Someone linked me this beautiful poster, and I'm just really impressed.
My contribution:
#as someone who was in graphic design classes for four years the design above makes complete total sense#the text is arranged so that the biggest and colored text is where you go to first#then the text in the middle#reading from up to down as that’s how people typically observe things#zero clue what op is even complaining about
fascinated by this. seriously? you think it makes total sense? read the tags in the notes, and note how many people totally failed to realize the "intended" pattern was even possible. yes, people tend to start with a brightly-colored thing, but once they start reading, they tend to read nearby text next rather than jumping around.
so once you've read "it is against the law to", your brain isn't coming to the poster fresh looking for the most brightly colored text it can find, or looking for something on the same circle but oriented the opposite direction with respect to the circle's path; it's going to look for a new line of text that starts just below the line of text it just read, and get "keep alcohol out of", and keep doing that, getting "it is against the law to keep alcohol out of the hands of youth supply alcohol to minors".
if you don't follow that, well, look at the mockup i did, and note how many people read it as "graphic passion is my design", because top-down wins over outside-in.

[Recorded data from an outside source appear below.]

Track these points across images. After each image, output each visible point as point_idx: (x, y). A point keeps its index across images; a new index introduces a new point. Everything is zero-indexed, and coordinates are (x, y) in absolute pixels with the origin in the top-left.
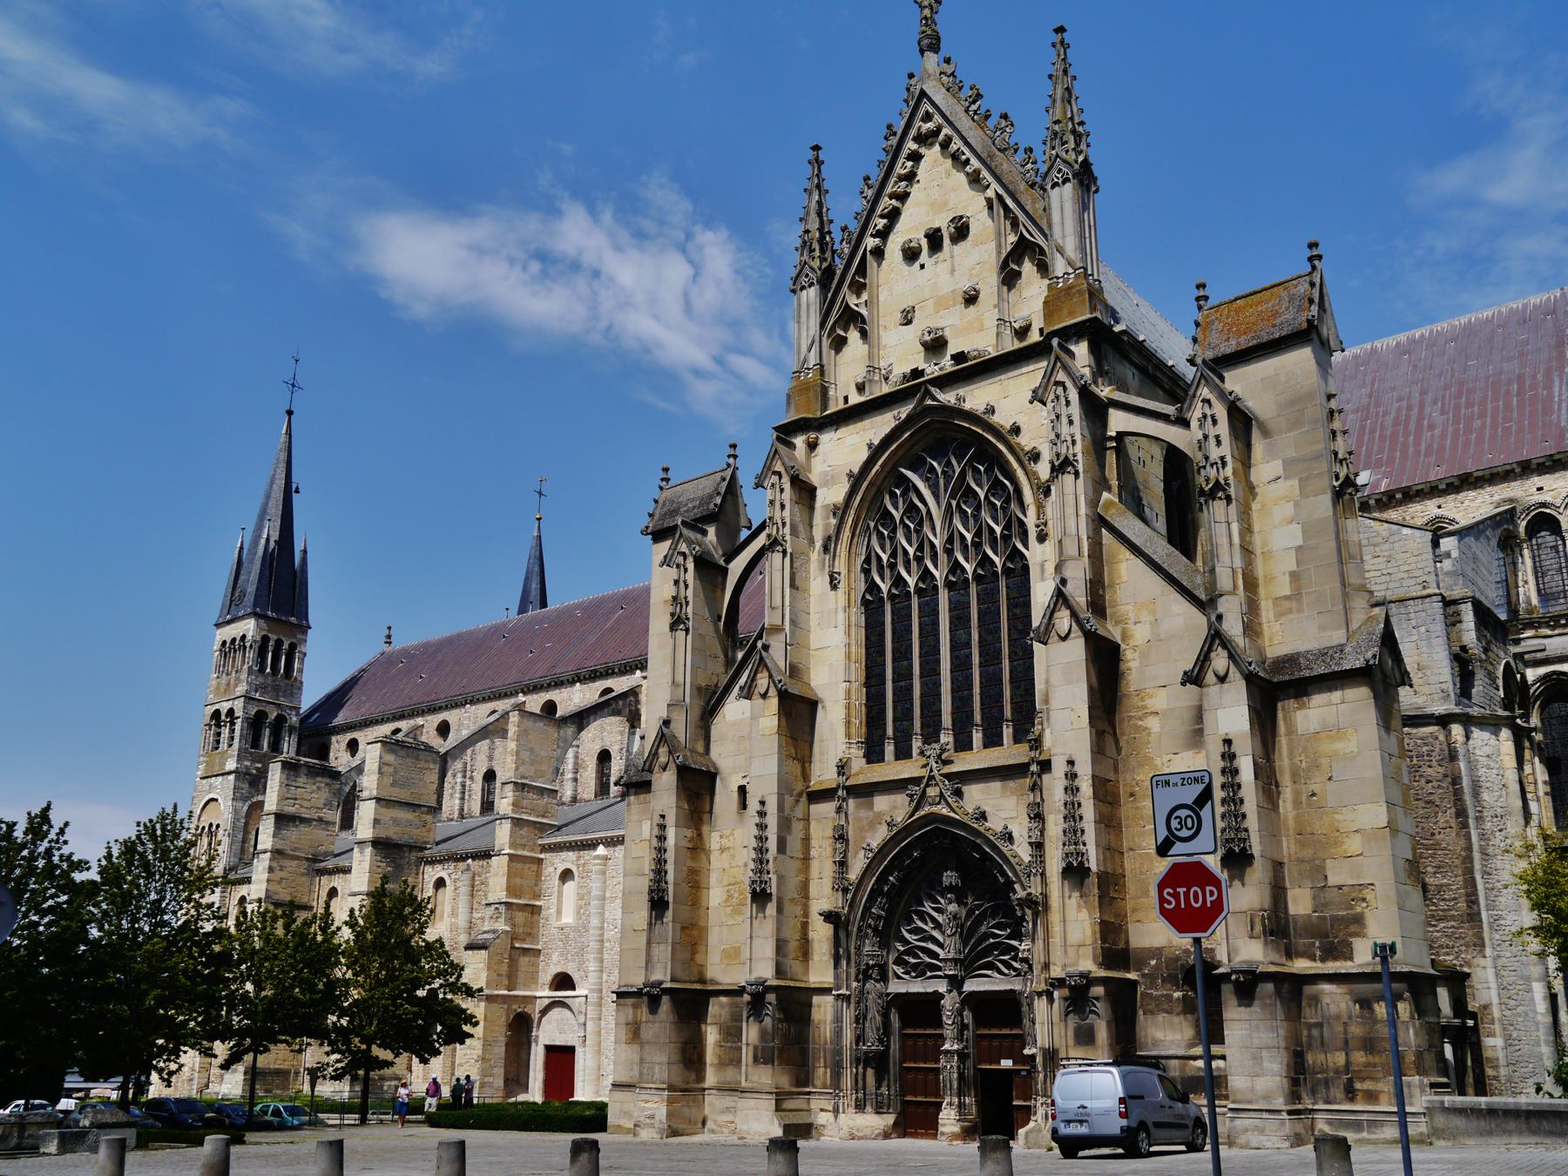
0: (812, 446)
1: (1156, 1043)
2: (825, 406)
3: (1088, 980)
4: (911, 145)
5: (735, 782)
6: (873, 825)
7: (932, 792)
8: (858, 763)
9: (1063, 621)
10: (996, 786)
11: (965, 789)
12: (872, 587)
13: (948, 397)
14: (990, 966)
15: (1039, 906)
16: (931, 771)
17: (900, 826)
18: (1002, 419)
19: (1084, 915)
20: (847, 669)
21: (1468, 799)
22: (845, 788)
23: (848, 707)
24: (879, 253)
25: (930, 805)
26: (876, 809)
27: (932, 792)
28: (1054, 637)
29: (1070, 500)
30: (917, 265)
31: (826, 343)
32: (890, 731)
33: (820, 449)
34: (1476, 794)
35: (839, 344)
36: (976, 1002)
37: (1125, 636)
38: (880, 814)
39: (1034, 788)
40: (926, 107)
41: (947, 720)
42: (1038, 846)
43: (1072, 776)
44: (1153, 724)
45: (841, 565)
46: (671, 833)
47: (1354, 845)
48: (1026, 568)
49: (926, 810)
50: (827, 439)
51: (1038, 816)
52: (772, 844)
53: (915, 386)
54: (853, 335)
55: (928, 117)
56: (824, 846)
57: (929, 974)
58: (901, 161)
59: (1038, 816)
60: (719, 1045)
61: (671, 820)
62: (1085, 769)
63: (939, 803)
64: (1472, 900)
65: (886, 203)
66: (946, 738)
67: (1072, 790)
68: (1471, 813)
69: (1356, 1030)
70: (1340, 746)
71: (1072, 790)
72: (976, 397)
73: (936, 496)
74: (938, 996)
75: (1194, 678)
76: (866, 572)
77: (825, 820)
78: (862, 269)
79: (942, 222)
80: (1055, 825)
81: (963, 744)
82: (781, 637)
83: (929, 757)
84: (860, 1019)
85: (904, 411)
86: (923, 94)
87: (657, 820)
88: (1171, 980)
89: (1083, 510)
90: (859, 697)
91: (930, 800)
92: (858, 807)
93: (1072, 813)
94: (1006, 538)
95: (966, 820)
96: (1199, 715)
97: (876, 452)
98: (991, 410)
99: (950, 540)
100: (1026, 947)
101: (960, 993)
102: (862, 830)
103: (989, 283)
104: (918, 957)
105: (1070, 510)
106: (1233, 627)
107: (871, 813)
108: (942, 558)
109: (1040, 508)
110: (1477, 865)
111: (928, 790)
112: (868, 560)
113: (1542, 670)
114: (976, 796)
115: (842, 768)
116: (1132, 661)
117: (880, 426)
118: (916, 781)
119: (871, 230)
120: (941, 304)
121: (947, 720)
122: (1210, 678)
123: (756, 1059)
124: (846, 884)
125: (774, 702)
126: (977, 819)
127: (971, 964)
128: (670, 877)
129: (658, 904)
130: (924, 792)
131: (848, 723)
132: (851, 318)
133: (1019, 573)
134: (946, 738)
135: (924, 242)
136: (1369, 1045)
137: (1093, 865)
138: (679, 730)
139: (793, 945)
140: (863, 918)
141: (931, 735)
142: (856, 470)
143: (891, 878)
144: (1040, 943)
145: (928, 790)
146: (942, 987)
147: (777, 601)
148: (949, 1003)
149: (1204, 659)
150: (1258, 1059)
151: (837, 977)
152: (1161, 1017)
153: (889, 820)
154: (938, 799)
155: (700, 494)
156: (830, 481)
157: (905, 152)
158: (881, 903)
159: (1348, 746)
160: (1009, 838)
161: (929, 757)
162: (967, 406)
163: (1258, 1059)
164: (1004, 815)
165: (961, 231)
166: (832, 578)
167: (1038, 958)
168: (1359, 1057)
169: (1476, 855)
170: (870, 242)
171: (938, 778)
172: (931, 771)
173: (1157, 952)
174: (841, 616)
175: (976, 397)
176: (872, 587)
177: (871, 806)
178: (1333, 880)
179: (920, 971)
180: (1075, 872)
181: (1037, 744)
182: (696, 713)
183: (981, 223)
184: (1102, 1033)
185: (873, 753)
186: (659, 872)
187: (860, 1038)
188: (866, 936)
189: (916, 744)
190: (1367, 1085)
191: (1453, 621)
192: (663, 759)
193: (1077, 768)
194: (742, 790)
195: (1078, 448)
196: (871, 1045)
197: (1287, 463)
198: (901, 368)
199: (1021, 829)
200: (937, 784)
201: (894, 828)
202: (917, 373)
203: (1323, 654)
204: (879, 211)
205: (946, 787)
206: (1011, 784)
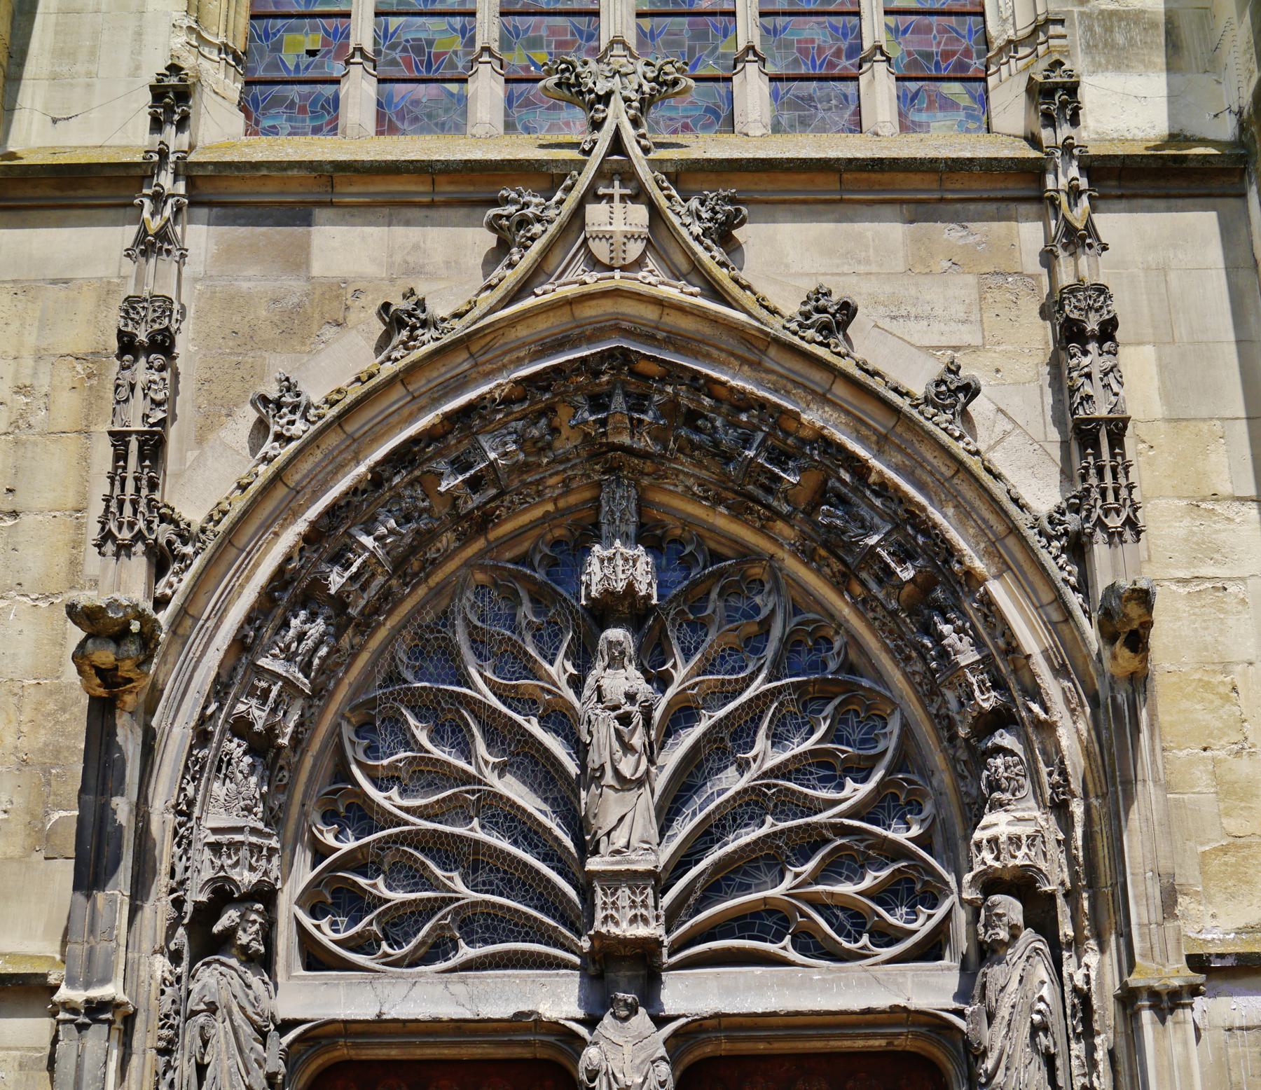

this is one of those things where if your academic model of the thing is not predicting the real-world outcome, it's very important to recognize that since graphic design is about communication, and communication is about what people actually get from seeing the work, if lots of people are "reading it wrong", that means it is designed wrong. doesn't matter that you have an abstract theory about how they "should" read it.
same vibes as the color theory discourse about the blood trails in the hospital really.